The present invention relates to skiing equipment. In the following description and in the claims, this term is intended to include any equipment which allows the user to slide on snow clad slopes to practice any type of skiing discipline, such as, for example skis, snowboards and the like.
More precisely, the invention relates to equipment of the type comprising a resiliently deformable structure which is able to assume a variety of curved configurations in dependence on the dynamic actions which develop during use, and which is provided with means for damping its flexural vibrations.
Various systems have already been proposed which have the purpose of damping elastic oscillations of skis. In effect, flexural vibrations of skis represent an entirely unwanted phenomenon which, especially in use at high speed or on icy slopes, produces a loss of contact with the ground, a reduced capacity to hold to a curve, less control over the path of the equipment and impacts with the ground which increase the sliding friction.

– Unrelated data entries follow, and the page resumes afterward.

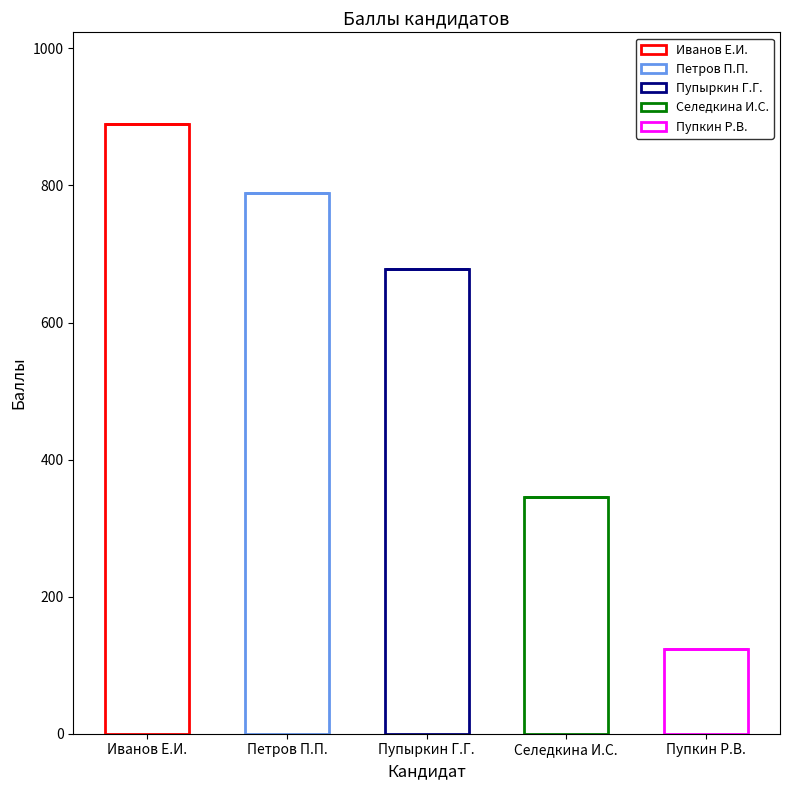

Does the chart contain stacked bars?

No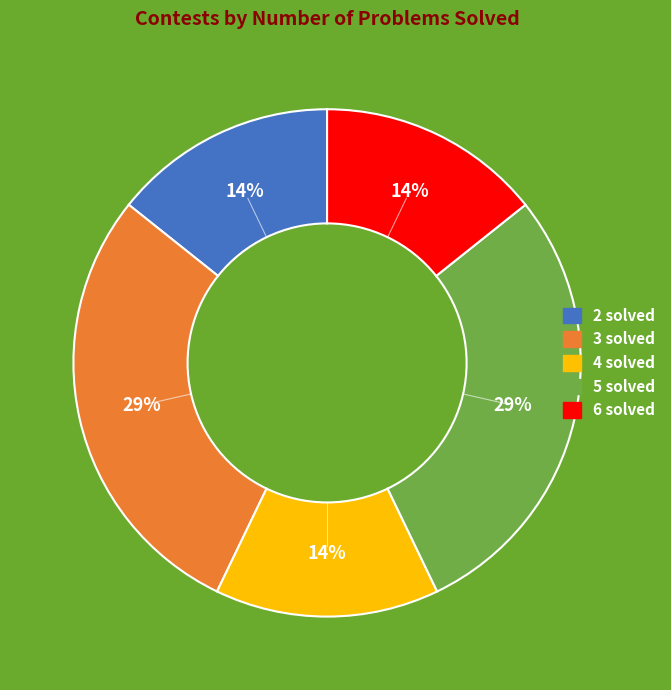

Is there any slice that represents more than half of the pie?

No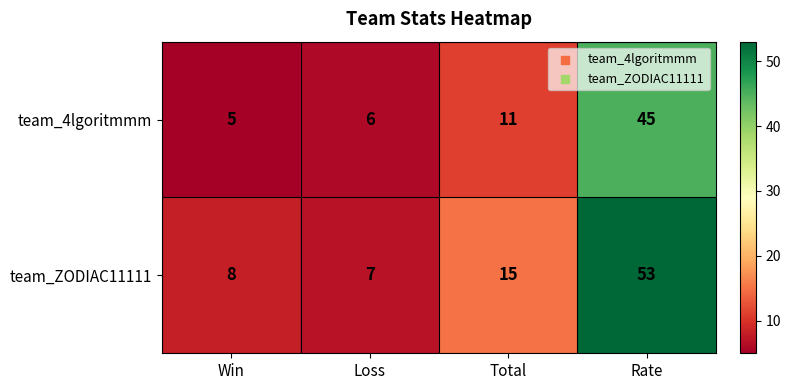

At which category does the chart reach its minimum across all series?

Win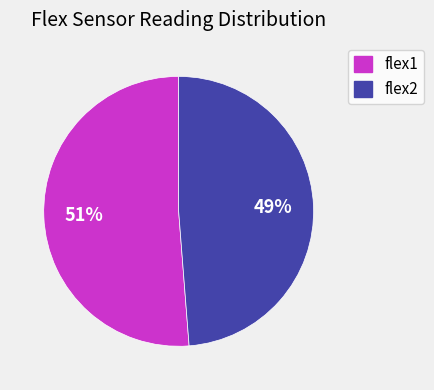

Rank the categories by value from lowest to highest.

flex2, flex1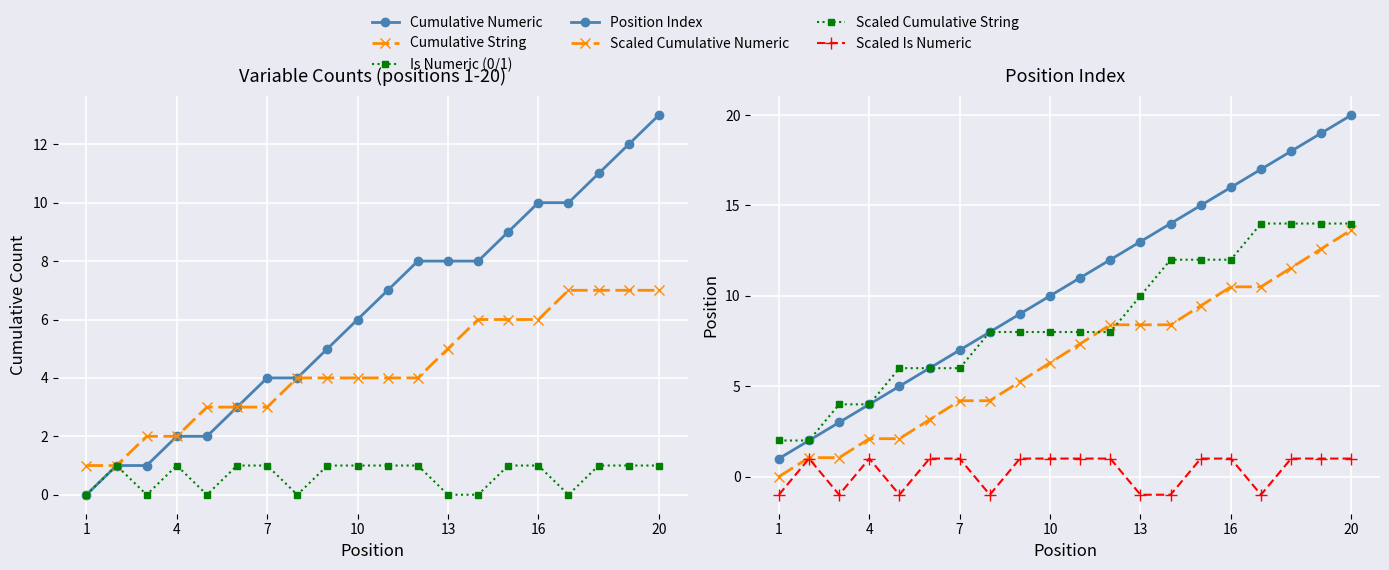

What is the approximate value of cumulative numeric (left) at 6?

3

Currently, state of the art industrial ski construction provides for different layers of materials such as wood, metal, thermoplastic materials, glass fibres, carbon fibres, thermosetting resins etc to be joined together, and utilises different parameters of resistance to flexion and torsion of each of the said materials to provide skis with given characteristics of elasticity and viscoelasticity capable of partly damping the flexural vibrations. Currently, the use of spacers (the so-called antivibration plates) fitted to the centre of the ski, already widely used in competitive alpine skiing, is being extended into the tourist and amateur sectors. These spacers or plates are not truly dampers and principally have the purpose of raising the boot binding from the ground to allow greater inclination in curves.